“Ice Axes for Frozen Seas” Excerpt 1
From Ice Axes for Frozen Seas: A Biblical Theology of Provocation by Walter Brueggemann. Copyright © 2014 by Baylor University Press. Reprinted by arrangement with Baylor University Press. All rights reserved.
I think I understand the double accent on hopeful because we live in a society (and church) that is overwhelmed by the “data of despair” all around us, with no one knowing where to turn next. The facts on the ground, moreover, are situated in a narrative of despair that I have termed “military consumerism,” a preoccupation with satiation and self-indulgence about commodities that is reinforced by a military muscle that aims to protect our entitled advantage in the world. It is clear that that narrative, which dominates the imagination among us, is not hope-filled, because it cannot make us either safe or happy. It is clear that the world generated by the narrative of “military consumerism” holds no human future for us. And it is unmistakable among preachers of every ilk that that dominant narrative cannot be easily critiqued because it functions in our society as an unquestioned religious totem. We are pressed elsewhere for hope; that, however, is not so clear, given the powerful combination of the facts on the ground and the narrative of despair that converge in concrete ways among us.

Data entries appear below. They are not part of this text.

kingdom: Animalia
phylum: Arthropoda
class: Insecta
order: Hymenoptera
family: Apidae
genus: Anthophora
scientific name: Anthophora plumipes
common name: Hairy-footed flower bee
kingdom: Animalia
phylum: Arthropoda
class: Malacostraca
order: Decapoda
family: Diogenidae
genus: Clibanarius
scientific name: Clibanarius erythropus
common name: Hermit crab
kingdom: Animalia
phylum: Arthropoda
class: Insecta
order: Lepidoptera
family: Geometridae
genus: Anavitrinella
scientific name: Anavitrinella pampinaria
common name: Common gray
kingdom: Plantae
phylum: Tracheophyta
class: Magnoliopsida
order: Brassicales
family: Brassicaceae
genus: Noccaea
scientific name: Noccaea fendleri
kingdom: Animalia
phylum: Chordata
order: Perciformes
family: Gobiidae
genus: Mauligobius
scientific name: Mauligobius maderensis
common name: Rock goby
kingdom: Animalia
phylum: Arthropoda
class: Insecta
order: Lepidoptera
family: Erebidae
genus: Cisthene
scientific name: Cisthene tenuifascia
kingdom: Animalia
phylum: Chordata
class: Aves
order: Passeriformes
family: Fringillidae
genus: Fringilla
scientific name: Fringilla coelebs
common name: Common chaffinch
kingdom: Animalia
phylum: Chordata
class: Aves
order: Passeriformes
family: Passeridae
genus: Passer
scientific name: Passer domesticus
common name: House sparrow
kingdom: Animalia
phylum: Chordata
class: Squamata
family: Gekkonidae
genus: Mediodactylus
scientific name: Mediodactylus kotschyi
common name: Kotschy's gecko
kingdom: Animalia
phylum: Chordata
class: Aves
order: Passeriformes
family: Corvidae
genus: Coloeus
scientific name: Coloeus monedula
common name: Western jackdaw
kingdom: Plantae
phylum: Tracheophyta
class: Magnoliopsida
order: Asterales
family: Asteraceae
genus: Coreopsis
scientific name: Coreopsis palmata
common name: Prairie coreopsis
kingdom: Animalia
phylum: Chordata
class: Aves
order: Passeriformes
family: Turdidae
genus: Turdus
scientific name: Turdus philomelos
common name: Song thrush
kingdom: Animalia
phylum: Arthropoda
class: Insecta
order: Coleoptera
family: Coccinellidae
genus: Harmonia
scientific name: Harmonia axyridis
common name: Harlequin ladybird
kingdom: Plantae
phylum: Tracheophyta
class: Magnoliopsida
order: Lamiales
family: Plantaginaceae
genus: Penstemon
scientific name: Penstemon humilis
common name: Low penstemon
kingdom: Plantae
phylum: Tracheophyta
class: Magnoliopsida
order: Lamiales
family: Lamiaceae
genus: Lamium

I am, moreover, impressed that Walter May’s mandate to me twice used the word “narrative,” “narrative of hope and faithfulness in the Old Testament” in the service of a “narrative of hopeful, inclusive ministry.” It is clear against both Enlightenment reason and fundamentalist reductionism that there is no tight settled edict that could yield sustainable hope. Rather hope arises precisely through the narrative process in which we tell and retell our lives.1 Thus narrative has privilege as a mode for the substance of faith because we tell a story in which newness emerges specifically and concretely in a way that cannot be explained or controlled. Thus the question among us is, “What story shall we tell?” given that the dominant story we tell allows for no news to emerge, precisely because we are bent on explanatory control. A controlled story, one in which we know the end before we start telling, is no venue for hope.
When a Christian preacher or teacher asks about narratives of hope, we are drawn to the big narratives:
“My father was a wandering Aramean” as the defining story of ancient Israel, a story that culminates with gratitude for the new land.
The Pauline summary of faith grounded in Scripture:
For I handed on to you as of first importance what I in turn had received: that Christ died for our sins in accordance with the scriptures, and that he was buried, and that he was raised on the third day in accordance with the scriptures, and that he appeared to Cephas, then to the twelve. Then he appeared to more than five hundred brothers and sisters at one time, most of whom are alive, though some have died. Then he appeared to James, and then to all the apostles. Last of all, as to one untimely born, he appeared also to me. (1 Cor 15:3-8)
The eucharistic mystery of faith:
Christ has died,
Christ is risen,
Christ will come again.
And eventually we come to the creeds that pivot on that awesome phrase, “and was made man.”
But of course the big narratives, in order to be pastorally compelling, emerge in small pastoral venues that well up in the concrete lives of the faithful. I submit that in all of these small venues, widely variant as they are, the defining connection is between bodily reality (of life, suffering, and death) and holy mystery that we cannot articulate with any precision but that matters decisively to us. It is the wonder of our faith—and of the stories we tell—that bodily reality and holy mystery make contact, not unlike that instant of contact between God and Adam sketched by Michelangelo in the Sistine Chapel. To tell a surprising, compelling interaction of bodily reality and holy mystery, we situate our immediate narrative and shape it according to the remembered narrative of that same interface that we cannot explain but to which we bear witness. Thus I assume that in telling and in hearing such a tale that yields newness, we inescapably move back and forth between what we remember from previous tellings and what we know in the present tense of our own bodily contact with that holy mystery. So I take my assignment to tell a tale of hope that is a remembered story in which newness emerged at the mix of body and holy. As we tell and hear such a remembered story, we let the memory become present tense among us and find the pulse of new possibility that is in part God-given and in part humanly felt and discerned.